In the listing below, print exactly the lines from the first through the one that contains "project: null".
-------------------------
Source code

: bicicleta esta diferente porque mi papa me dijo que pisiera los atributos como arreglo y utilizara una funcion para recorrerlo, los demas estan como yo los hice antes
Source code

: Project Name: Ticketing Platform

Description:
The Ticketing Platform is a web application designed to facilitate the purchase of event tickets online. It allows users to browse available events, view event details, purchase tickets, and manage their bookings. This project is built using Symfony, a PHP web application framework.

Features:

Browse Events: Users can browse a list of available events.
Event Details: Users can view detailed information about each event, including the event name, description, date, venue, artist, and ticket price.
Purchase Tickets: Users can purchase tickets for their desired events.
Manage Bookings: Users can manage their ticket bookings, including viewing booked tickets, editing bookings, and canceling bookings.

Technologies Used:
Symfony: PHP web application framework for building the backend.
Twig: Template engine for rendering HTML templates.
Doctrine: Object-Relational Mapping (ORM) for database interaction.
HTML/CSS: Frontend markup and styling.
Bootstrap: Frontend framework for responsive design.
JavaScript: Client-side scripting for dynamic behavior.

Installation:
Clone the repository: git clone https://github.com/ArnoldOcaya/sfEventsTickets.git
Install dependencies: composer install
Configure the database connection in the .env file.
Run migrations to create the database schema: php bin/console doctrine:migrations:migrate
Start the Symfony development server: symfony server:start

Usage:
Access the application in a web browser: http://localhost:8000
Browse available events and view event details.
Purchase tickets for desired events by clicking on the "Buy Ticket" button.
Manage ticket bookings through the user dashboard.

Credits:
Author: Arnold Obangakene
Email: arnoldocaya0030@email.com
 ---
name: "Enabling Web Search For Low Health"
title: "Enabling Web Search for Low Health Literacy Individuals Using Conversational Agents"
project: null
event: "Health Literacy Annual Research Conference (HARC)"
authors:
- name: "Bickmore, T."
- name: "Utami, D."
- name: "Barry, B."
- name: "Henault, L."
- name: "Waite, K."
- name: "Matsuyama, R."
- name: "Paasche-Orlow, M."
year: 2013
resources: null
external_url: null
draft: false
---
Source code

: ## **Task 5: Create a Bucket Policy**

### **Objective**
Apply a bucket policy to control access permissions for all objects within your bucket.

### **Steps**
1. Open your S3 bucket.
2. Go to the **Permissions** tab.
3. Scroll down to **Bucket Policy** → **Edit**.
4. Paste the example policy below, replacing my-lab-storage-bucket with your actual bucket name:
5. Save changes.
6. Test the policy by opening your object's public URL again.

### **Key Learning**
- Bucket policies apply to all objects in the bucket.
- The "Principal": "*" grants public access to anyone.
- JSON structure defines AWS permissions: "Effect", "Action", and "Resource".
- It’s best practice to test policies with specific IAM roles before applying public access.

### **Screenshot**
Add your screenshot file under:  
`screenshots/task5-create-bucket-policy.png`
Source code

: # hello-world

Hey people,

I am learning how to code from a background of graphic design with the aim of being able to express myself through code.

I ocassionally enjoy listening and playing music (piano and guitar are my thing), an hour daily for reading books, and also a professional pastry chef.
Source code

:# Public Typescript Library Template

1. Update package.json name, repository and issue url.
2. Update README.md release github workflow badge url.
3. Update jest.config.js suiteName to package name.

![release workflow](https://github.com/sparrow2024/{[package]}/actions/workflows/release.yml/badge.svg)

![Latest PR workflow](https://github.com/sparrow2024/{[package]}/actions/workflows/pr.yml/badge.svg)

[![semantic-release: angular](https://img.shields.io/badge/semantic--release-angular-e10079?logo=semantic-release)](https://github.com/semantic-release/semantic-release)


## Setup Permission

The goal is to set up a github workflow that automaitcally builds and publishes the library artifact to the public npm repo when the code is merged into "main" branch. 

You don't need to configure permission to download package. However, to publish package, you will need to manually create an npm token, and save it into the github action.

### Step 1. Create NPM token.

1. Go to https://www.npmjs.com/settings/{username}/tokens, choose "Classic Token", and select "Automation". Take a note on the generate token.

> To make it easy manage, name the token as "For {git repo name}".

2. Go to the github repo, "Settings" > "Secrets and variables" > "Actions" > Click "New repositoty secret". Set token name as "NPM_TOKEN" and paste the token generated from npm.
-------------------------
▸ **RESPONSE BOX**
Source code

: bicicleta esta diferente porque mi papa me dijo que pisiera los atributos como arreglo y utilizara una funcion para recorrerlo, los demas estan como yo los hice antes
Source code

: Project Name: Ticketing Platform

Description:
The Ticketing Platform is a web application designed to facilitate the purchase of event tickets online. It allows users to browse available events, view event details, purchase tickets, and manage their bookings. This project is built using Symfony, a PHP web application framework.

Features:

Browse Events: Users can browse a list of available events.
Event Details: Users can view detailed information about each event, including the event name, description, date, venue, artist, and ticket price.
Purchase Tickets: Users can purchase tickets for their desired events.
Manage Bookings: Users can manage their ticket bookings, including viewing booked tickets, editing bookings, and canceling bookings.

Technologies Used:
Symfony: PHP web application framework for building the backend.
Twig: Template engine for rendering HTML templates.
Doctrine: Object-Relational Mapping (ORM) for database interaction.
HTML/CSS: Frontend markup and styling.
Bootstrap: Frontend framework for responsive design.
JavaScript: Client-side scripting for dynamic behavior.

Installation:
Clone the repository: git clone https://github.com/ArnoldOcaya/sfEventsTickets.git
Install dependencies: composer install
Configure the database connection in the .env file.
Run migrations to create the database schema: php bin/console doctrine:migrations:migrate
Start the Symfony development server: symfony server:start

Usage:
Access the application in a web browser: http://localhost:8000
Browse available events and view event details.
Purchase tickets for desired events by clicking on the "Buy Ticket" button.
Manage ticket bookings through the user dashboard.

Credits:
Author: Arnold Obangakene
Email: arnoldocaya0030@email.com
 ---
name: "Enabling Web Search For Low Health"
title: "Enabling Web Search for Low Health Literacy Individuals Using Conversational Agents"
project: null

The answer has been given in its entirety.